Le dieu Pan n'est pas dans le livre II un deus ex machina. Certes
il amène par son intervention une conclusion heureuse à une
aventure des héros. Mais surtout il figure les tendances
fantasmatiques qui apparaissent dans la conscience et qui ont besoin d'être
dépassées. Il intervient précisément lorsqu'il existe une grande
inquiétude et même une angoisse dans la situation que Daphnis
et Chloé ne peuvent dominer (II, 8, 3). Pan joue un rôle analogue
dans un autre domaine à travers l'expérience des navigateurs de
la Mer Rouge. Cependant, en même temps qu'il permet l'expression
de l'angoisse, il la tempère et la soulage. Longus fait preuve d'une
très grande rationalité, tout en utilisant les thèmes mythiques et
religieux. Ce n'est pas le lieu de reprendre le débat sur la signification
de Daphnis et Chloé : œuvre d'inspiration religieuse, où Éros serait
une force cosmique, ou bien plaisir d'un écrivain hautement
cultivé (19)? Nous avons voulu seulement dans cette analyse
montrer la justesse de son observation de la réalité humaine. La
comparaison avec des séries de faits établis par la psychologie
montrerait encore sa pénétration dans bien des détails de son
roman.
Claude Meillier.

(18) La première histoire que Daphnis raconte à Chloé (I, 27) est «banale »
et ne contient encore aucune conscience du désir amoureux.
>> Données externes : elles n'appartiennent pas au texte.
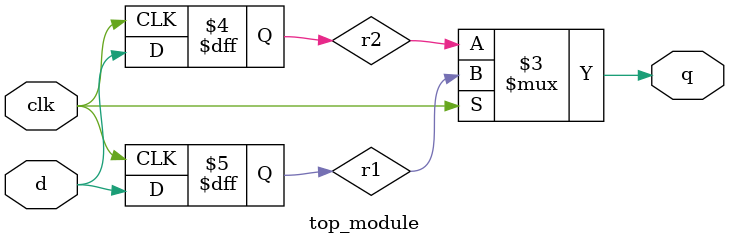
<source format=v>
module top_module (
    input clk,
    input d,
    output q
);
    wire r1,r2;
    always@(posedge clk)begin
        r1<=d;
    end
    always@(negedge clk)begin
        r2<=d;
    end
    assign q=clk?r1:r2;
endmodule

</source>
(19) Voir en particulier H. H. O. Chalk, Eros and the Lesbian pastorals
of Longos, J.H.S. 80 (1960), p. 32-51, critiqué par Marisa Berti, Sulla inter-
pretazione mislica del romanzo di Longo, Studi Clas. e Orient. 16 (1967), p. 343-358.
Note complémentaire. Georges Devereux me rappelle aimablement une
précision sur le processus psychologique qui conduit aux hallucinations. C'est
l'appauvrissement de l'ambiance en stimuli qui permet le développement des
hallucinations (sensory deprivation), comme l'ont montré des études en
laboratoire. Ainsi faut-il rectifier ce qui est dit au sujet de la terreur des Gaulois
à Delphes et de la peur panique dont parle la Souda. C'est pendant la nuit et
dans le silence qui succède à la bataille que les Gaulois sont en proie aux
132 CLAUDE MEILLIER
hallucinations, ce que le récit de Pausanias montre précisément. Quant à
l'indication de la Souda, elle rappelle, par l'obligation de rester sous la tente
dans des relations familières, la nécessité d'un effort conscient, contradictoire
avec le déchaînement de forces irrationnelles. Par ailleurs, Georges Devereux
se demande si le petit groupe de gens tapis dans leur tente ne se sent pas dans
un abri « utérin ». J'avais pensé à cette interprétation, qu'il faut cependant
tenir en réserve en attendant de faire la comparaison avec des situations
parallèles dans les textes littéraires et dans l'observation de cas cliniques.
On trouvera des analyses utiles et convaincantes sur les sons et sur leur charge
affective dans le premier chapitre du livre de Georges Devereux, Tragédie et
poésie grecques, études ethnopsychanalytiques, Paris, Flammarion, 1975.